Cadre juridique et territorial de la tauromachie en Espagne.

« En Espagne, l’ensemble des jeux taurins s’inscrit aujourd’hui dans un cadre législatif défini par une loi votée au Parlement le 10 avril 1991.

Cette loi taurine, dite « loi Corcuera » du nom du ministre de l’Intérieur de l’époque, est entérinée par un décret royal le 10 mars 1992.

Un « Règlement des spectacles taurins » permet l’application de cette loi. Cette loi taurine vient remplacer le règlement de 1962, adopté par décret, qui n’avait été complété qu’en 1982 pour légiférer et reconnaître officiellement l’existence des spectacles taurins populaires.

> _Données fournies_:

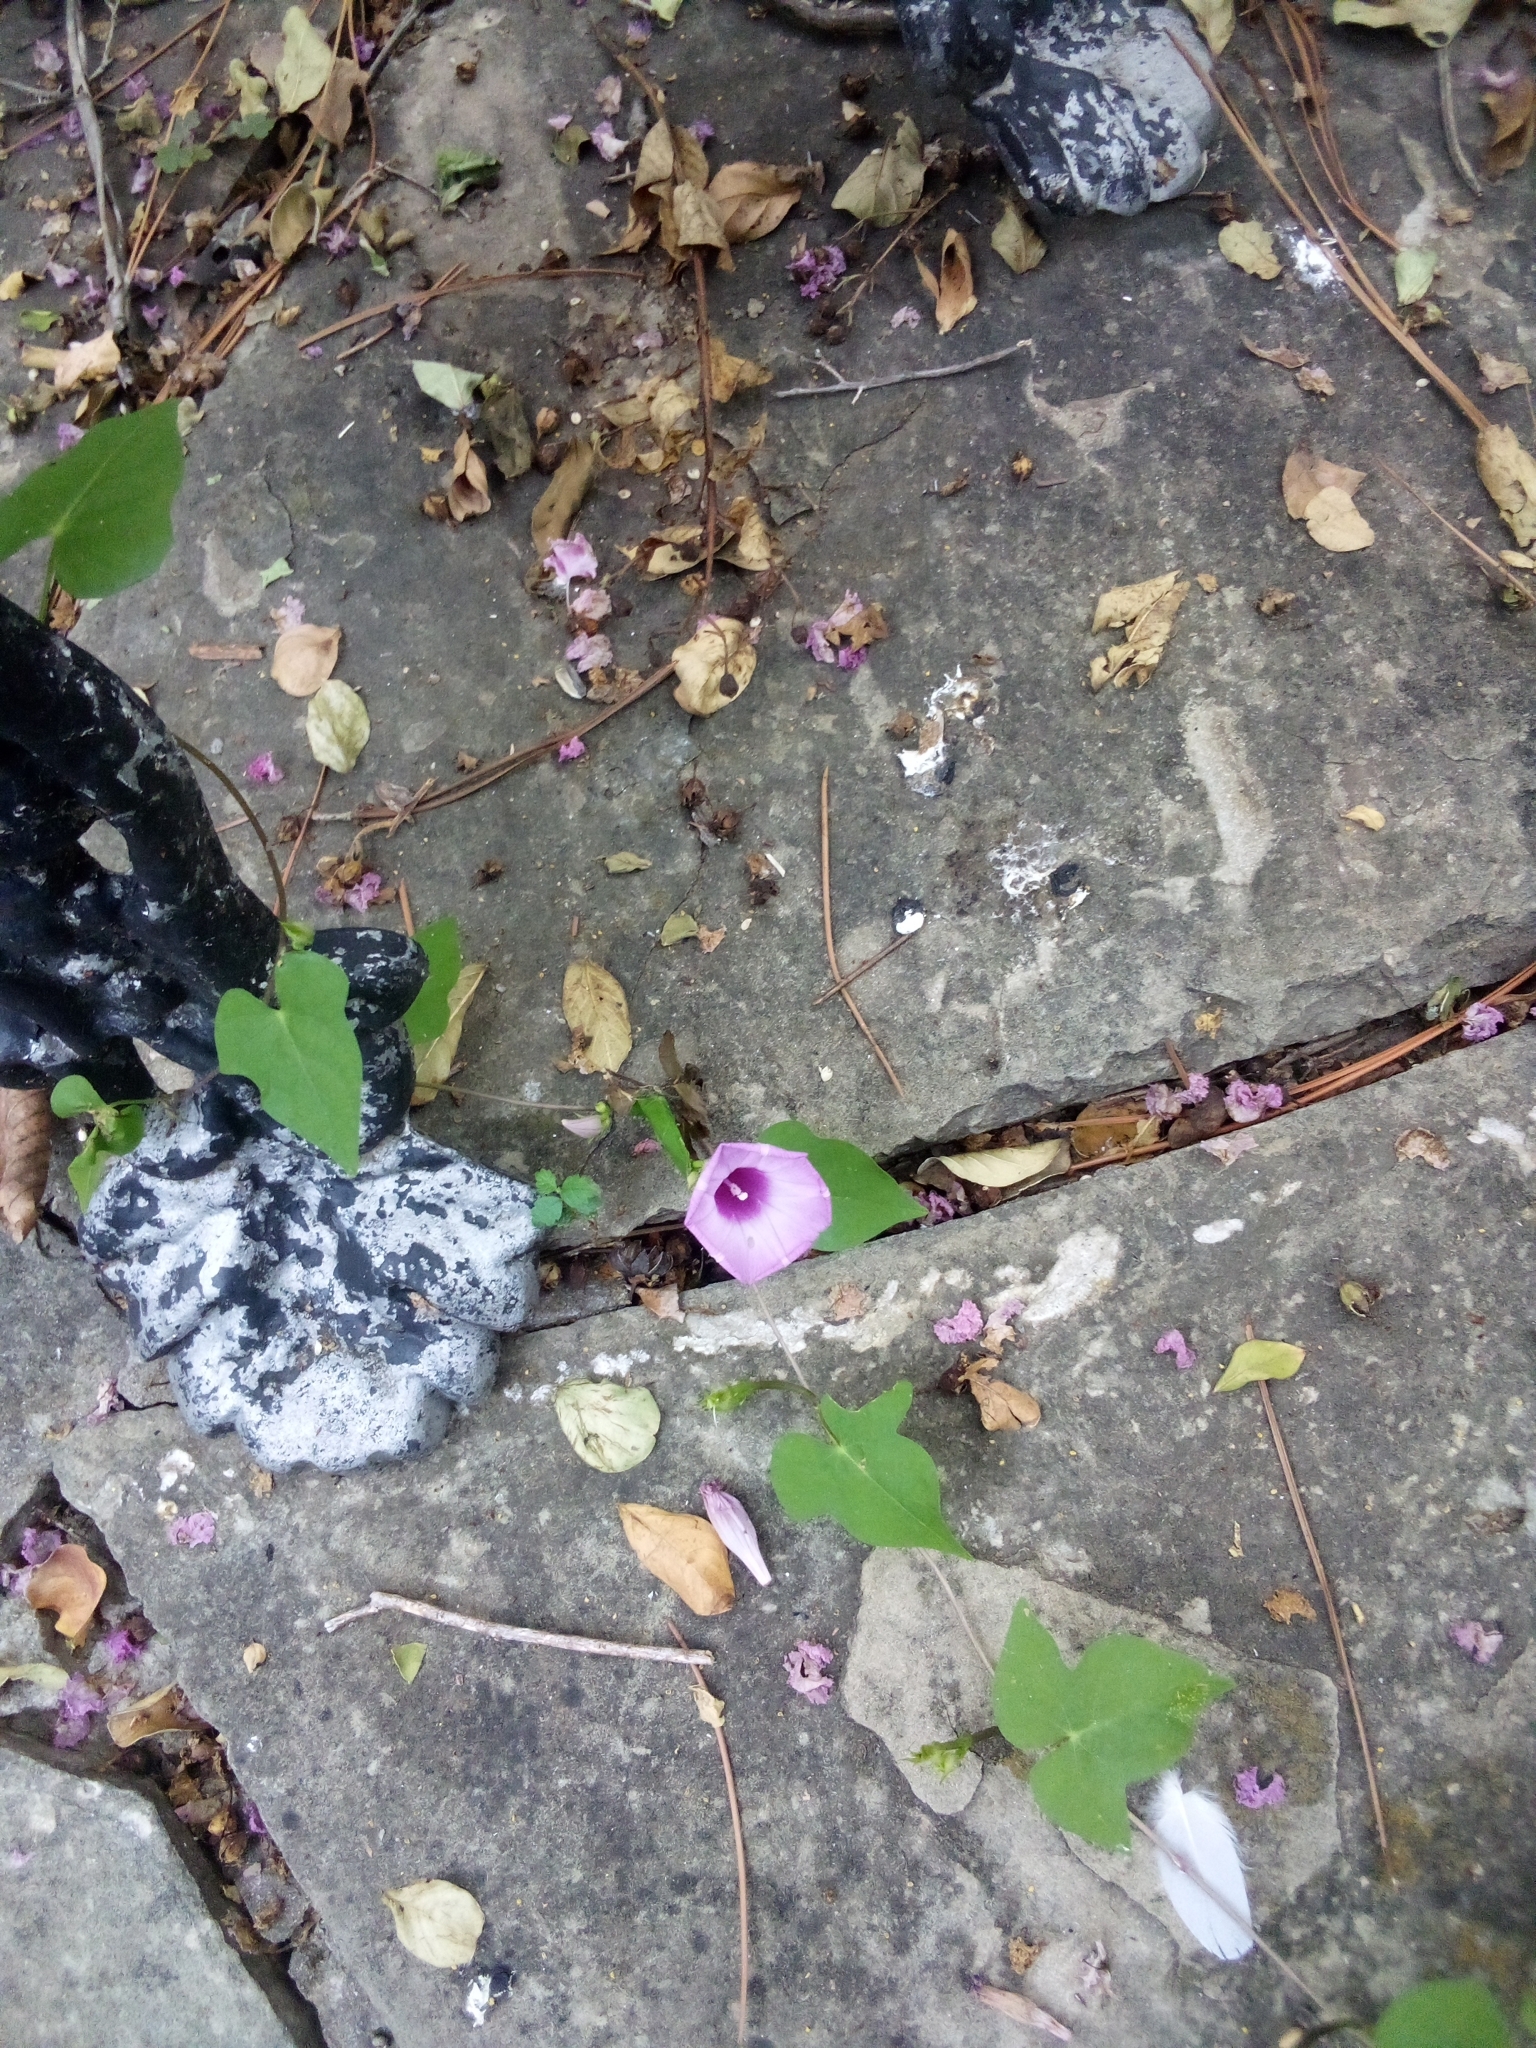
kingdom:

--

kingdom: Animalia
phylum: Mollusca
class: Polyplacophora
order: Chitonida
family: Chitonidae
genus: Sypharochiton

> _Travail demandé_:
Poursuivez le texte sur le cadre juridique de la tauromachie en Espagne à partir de sa dernière phrase. La liste constitue un matériau distinct du texte.

> _Résultat_:
Dans le cadre d’un transfert de compétences prévu dans la Constitution de 1978 et des attributions administratives définies dans la loi taurine, ce sont désormais les Communautés autonomes qui légifèrent en matière de spectacles taurins. Quand aucun règlement régional n’existe, la norme étatique a valeur supplétive. Soulignons qu’avant 1982, les jeux taurins populaires n’avaient aucune existence légale et ont toujours fait l’objet de nombreuses interdictions. Pour ne mentionner ici que les périodes les plus récentes, rappelons que tout au long du XIXe siècle et du XXe siècle, les interdictions de courir les taureaux dans la rue se sont multipliées : en 1833, en 1908 par ordre royal, renouvelé en 1924, puis en 1928 à l’initiative de Primo de Rivera, en 1932 sous la République, ainsi que dans le règlement taurin de 1962 sous le franquisme.

Cette énumération montre, en retour, à quel point l’éviction de la tauromachie populaire fut, dans les faits, irréalisable. L’éloignement du pouvoir central résiste souvent assez mal aux diverses stratégies locales de contournement de la loi et de travestissement des jeux taurins qui ont continué, de fait, à se dérouler.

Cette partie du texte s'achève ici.